The Maryland Court of Appeals may have gone astray by dwelling too long on the “break in custody” exception. The Edwards rule was designed to prevent the police from pestering or badgering a suspect who has asserted his right to counsel at his first meeting with the police. But two interrogations in 31 months can hardly be called “badgering” or “pestering.” Why not say that when so much time has elapsed between the first and second meetings with the police that no reasonable custodial suspect could possibly believe that he was being badgered by the police or that the police were trying to wear him down, the Edwards protection should expire? Mr. Shatzer undoubtedly will argue that there is a need for a bright-line rule in this area. Two and a half years may seem long enough, but what about two and a half weeks or two and a half days?
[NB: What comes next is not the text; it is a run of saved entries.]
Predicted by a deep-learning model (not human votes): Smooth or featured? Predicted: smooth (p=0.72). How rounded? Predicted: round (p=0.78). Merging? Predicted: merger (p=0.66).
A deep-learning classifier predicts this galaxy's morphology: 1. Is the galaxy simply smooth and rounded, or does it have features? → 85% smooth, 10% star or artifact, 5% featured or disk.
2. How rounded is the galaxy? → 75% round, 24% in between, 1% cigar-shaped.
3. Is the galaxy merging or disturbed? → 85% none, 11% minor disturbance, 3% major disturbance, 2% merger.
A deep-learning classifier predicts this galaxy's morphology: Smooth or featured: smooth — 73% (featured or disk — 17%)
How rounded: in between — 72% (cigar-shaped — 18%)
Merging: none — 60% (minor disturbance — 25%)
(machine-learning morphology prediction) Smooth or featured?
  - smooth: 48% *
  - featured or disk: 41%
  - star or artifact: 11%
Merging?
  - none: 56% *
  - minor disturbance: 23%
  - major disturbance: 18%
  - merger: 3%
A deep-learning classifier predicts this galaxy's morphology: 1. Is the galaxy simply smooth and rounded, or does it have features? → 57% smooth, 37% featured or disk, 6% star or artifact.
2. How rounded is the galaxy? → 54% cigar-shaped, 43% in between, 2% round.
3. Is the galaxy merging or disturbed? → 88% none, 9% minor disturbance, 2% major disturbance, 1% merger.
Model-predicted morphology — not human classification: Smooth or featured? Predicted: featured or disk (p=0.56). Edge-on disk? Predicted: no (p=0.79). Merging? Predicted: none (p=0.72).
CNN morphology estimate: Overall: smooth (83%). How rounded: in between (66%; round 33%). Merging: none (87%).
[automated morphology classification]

Absent a break in custody, i.e., a substantial change in circumstances, Shatzer will maintain, the Edwards protection should remain in effect.
However, it is most unlikely that a majority of the present U.S. Supreme Court will tell us that Edwards’s protection never wears out – that it has no time limits at all. The odds are high that the Court will say that no reasonable suspect could possibly believe that the police were pestering him if they had “tried again” 31 months after their first meeting with the suspect. Indeed, it would not be surprising if at least two or three members of the Supreme Court went further and urged the overruling of either Minnick or Roberson or both.
If the Court does say that at some point the mere passage of time is enough to end Edwards’s protections, there may be some hard cases to deal with in the years ahead. But it is hard to believe that they will be any harder than such issues as what constitutes “interrogation” or “custody” for Miranda purposes. Recall for example, the 5-4 split in Yarborough v. Alvarado, 541 U.S. 652 (1994) over whether a 17 ½-year-old defendant was in “custody” when his parents brought him to the sheriff’s station and then waited in the lobby while a detective took their son to a small room where only the two of them were present.